Model language of flexibility:
- Acknowledge times when you or your child have adapted to change or something that didn’t go as planned. This builds resilience and flexibility and sends a message of hope that productive change is possible.
Keep routine and play part of the day:
- Stick to routines as much as possible (i.e. morning, school, afternoon, sleep, self-care, etc.)
- Instead of pressuring yourself to have a joyful day, shoot for joyful moments. Make play part of the day for kids, and bring new energy into a room by dancing or singing. (i.e. the 9-year-old girl singing Let it Go in a bunker).
Help kids reset:
- Children of all ages, even toddlers, can reduce anxiety by shifting their attention from worrying thoughts to what they can see, smell, hear, feel and taste. “Count colors” by asking, “Find 5 things in this room that are green.” Continue with a countdown of 4 things that are blue, 3 that are yellow, etc. Do a variation of the same with the other senses.
- Other reset strategies include: breathing techniques, exercise/movement, distractions, music, and mindfulness. Keep in mind the best time to teach kids a reset strategy is when they’re calm vs. highly stressed.

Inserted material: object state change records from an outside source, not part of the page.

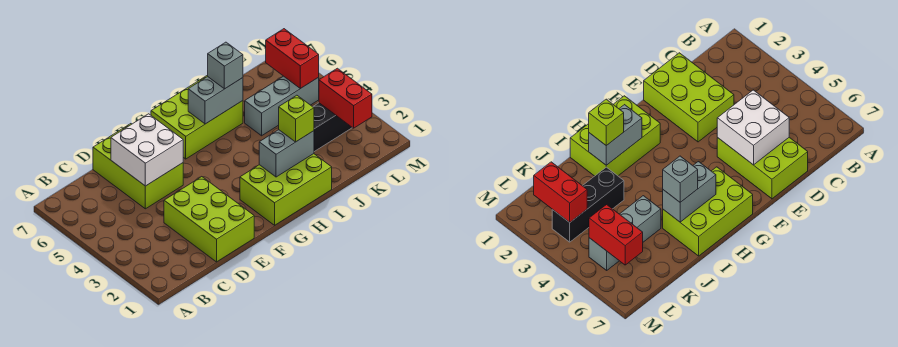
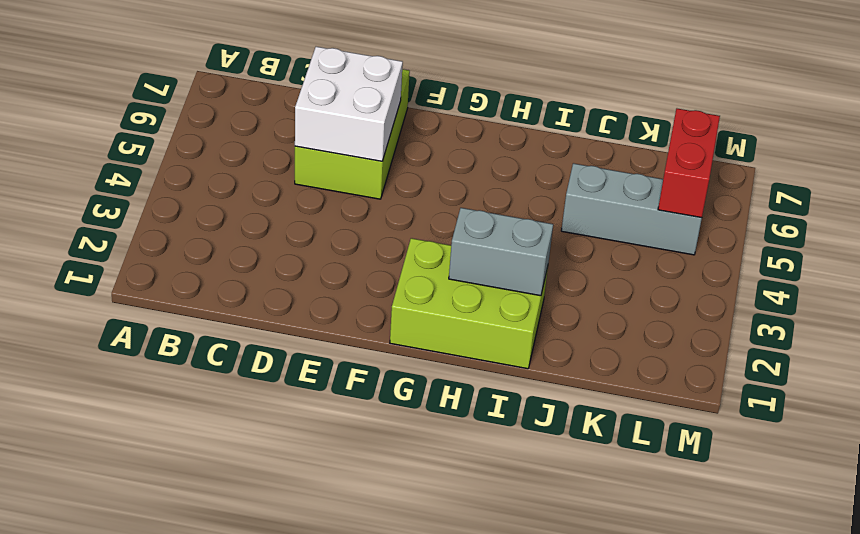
none -> lime 2x3 brick [164,177,254,262]
none -> lime 2x3 brick [151,75,243,159]
none -> black 1x3 brick [313,103,352,152]

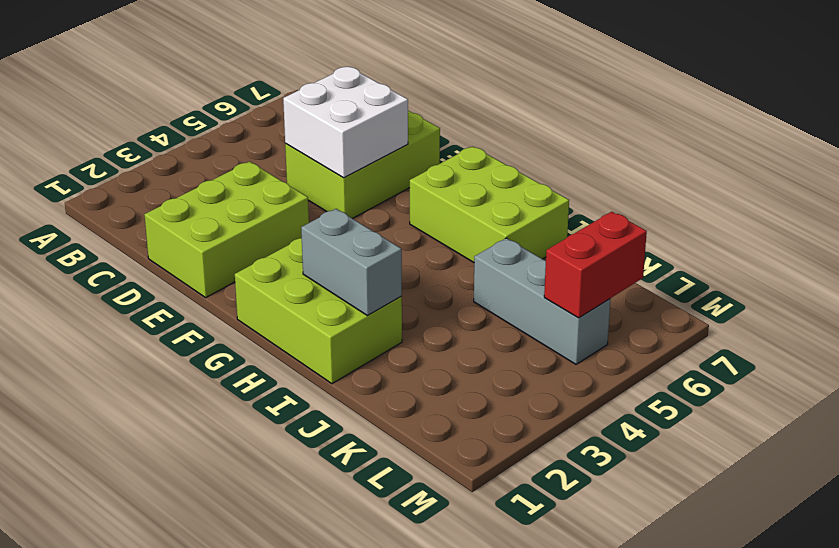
none -> black 1x3 brick [313,103,352,152]
none -> grey 1x2 brick [188,77,243,124]
none -> red 1x2 brick [319,68,372,128]

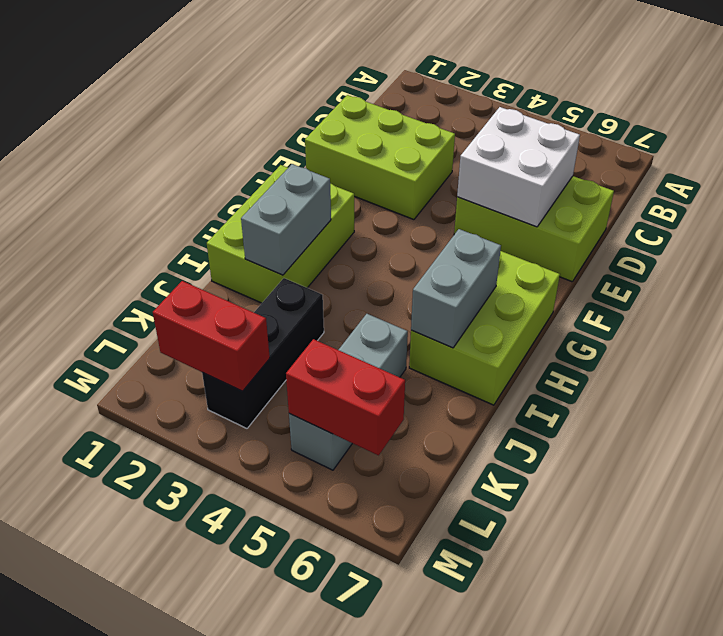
none -> lime 1x1 brick [279,95,314,142]
none -> grey 1x1 brick [208,42,243,89]

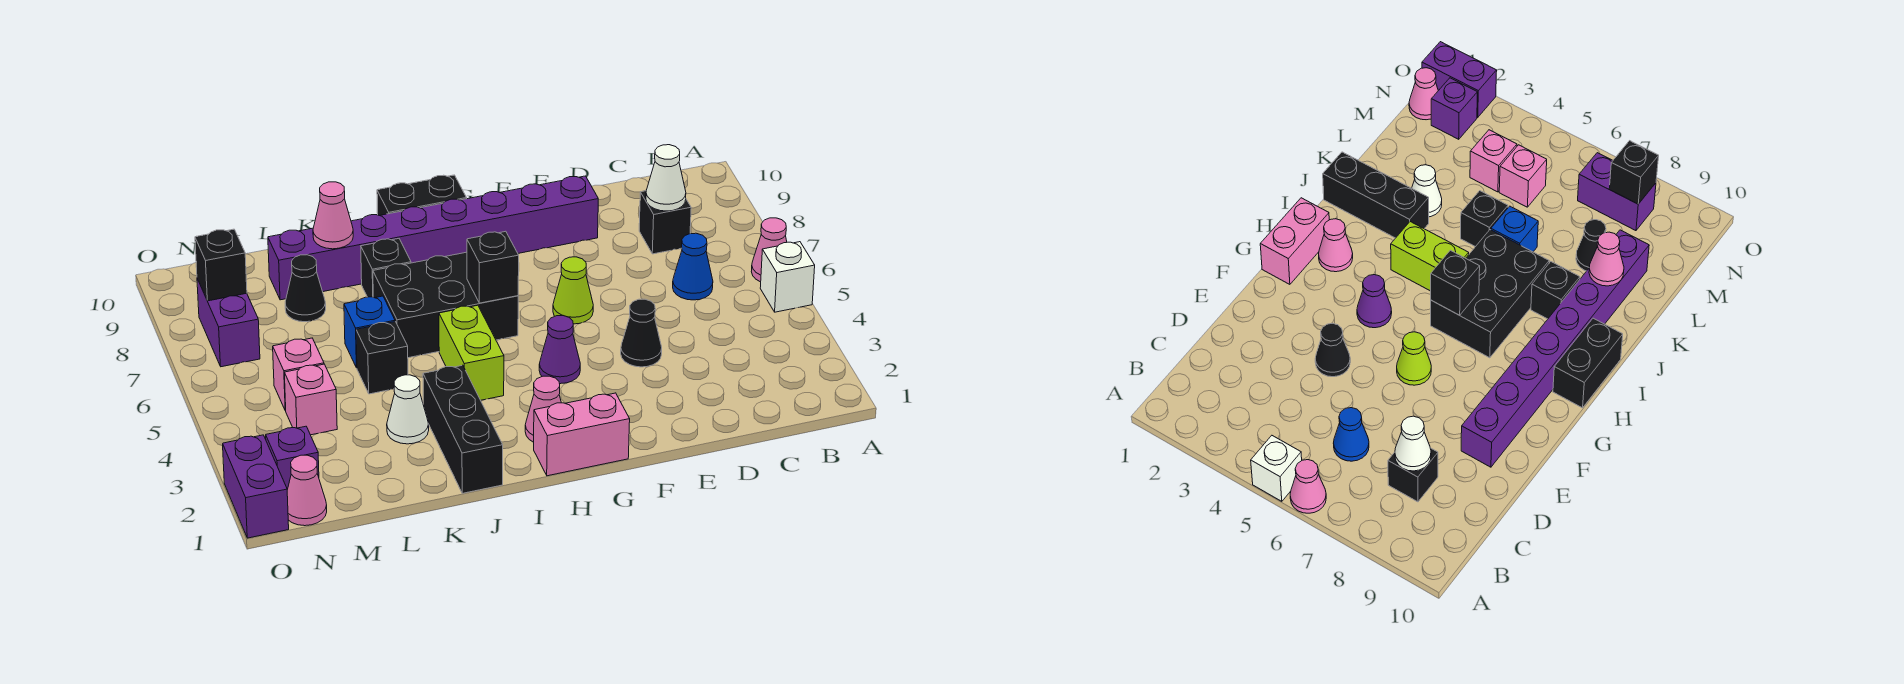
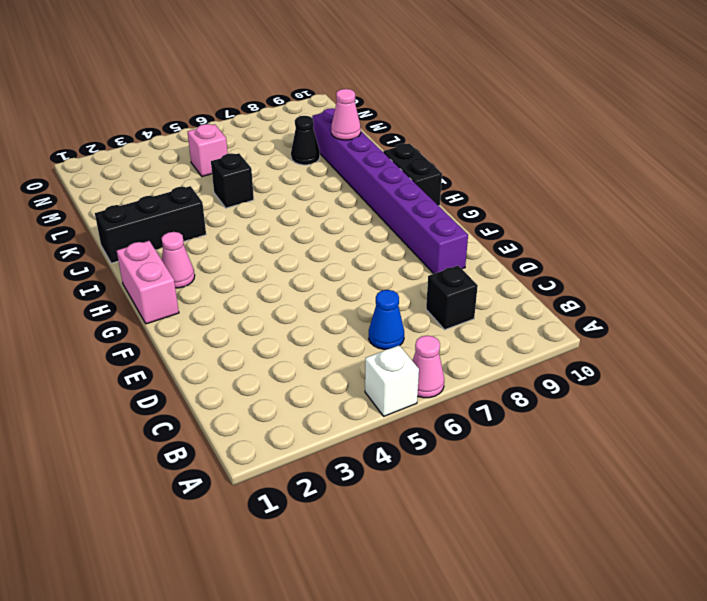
none -> black 1x1 cone [621,299,662,367]
none -> lime 1x1 cone [553,257,593,324]
none -> purple 1x1 cone [539,316,580,384]

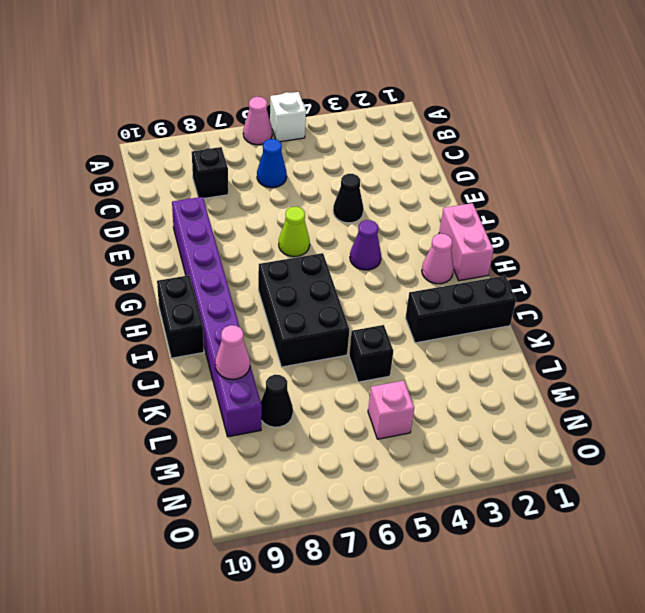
none -> lime 1x2 brick [439,305,504,400]
none -> black 1x1 brick [361,239,411,297]
none -> white 1x1 cone [387,375,429,444]

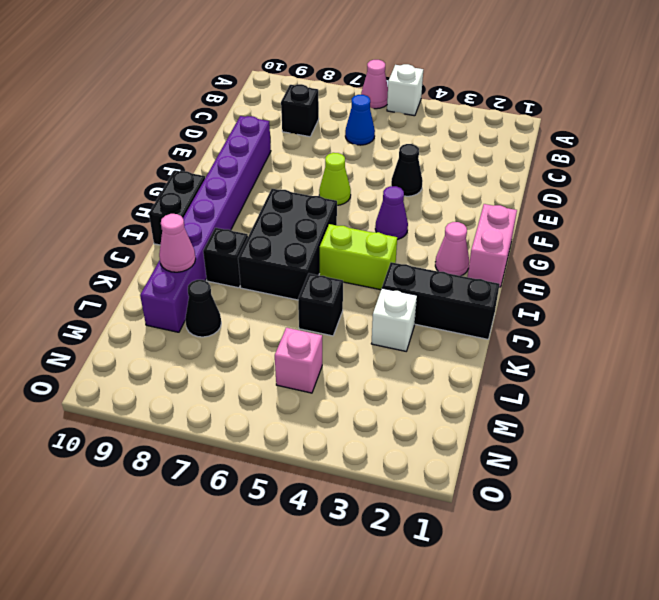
white 1x1 brick [371,288,417,351] -> white 1x1 cone [387,375,429,444]
none -> blue 1x1 brick [344,296,395,368]
none -> pink 1x1 brick [284,364,337,435]
none -> pink 1x1 cone [287,455,327,526]

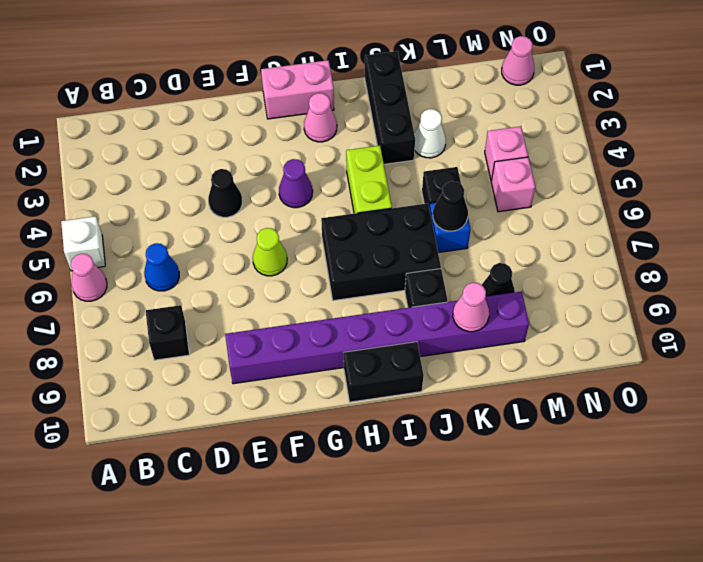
black 1x1 cone [433,181,468,231] -> none
none -> purple 1x1 brick [266,426,319,489]
none -> purple 1x2 brick [197,279,260,367]
none -> purple 1x2 brick [223,435,289,538]

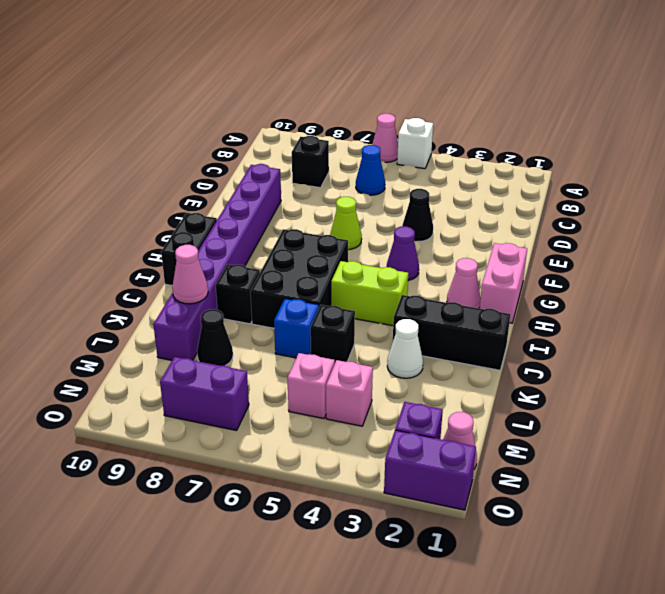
none -> white 1x1 cone [646,145,686,211]
none -> black 1x1 brick [467,231,519,303]
none -> black 1x1 brick [195,229,247,301]

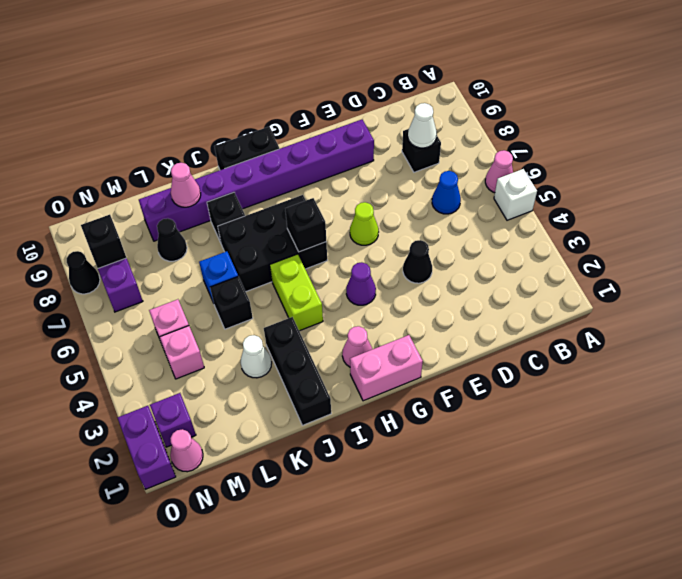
black 1x1 cone [67,251,100,294] -> none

Maintain a sense of connection:
- Positive childhood experiences based on connection with friends, family, caregivers, or community helpers can powerfully influence how kids experience trauma. According to Lynn Lyons, a psychotherapist and anxiety expert, the following buffers can boost a kid’s psychological immune system and prevent mental health issues, even in traumatic situations, though some children may need professional support:
- Ability to talk to family about feelings
- Family stands by child in tough times
- Community traditions
- Feels supported by friends
- Has 2 non-parent adults that take an interest in child
- Feels safe and protected by adult
Parents and adults have the power to help shape kids’ resilience and anxiety management skills, even when bad things happen. While it’s not realistic to eradicate the fear and pain associated with a war or crisis, these tips on how to talk to and respond to stressful situations will help boost kids’ ability to manage anxiety, even during difficult times.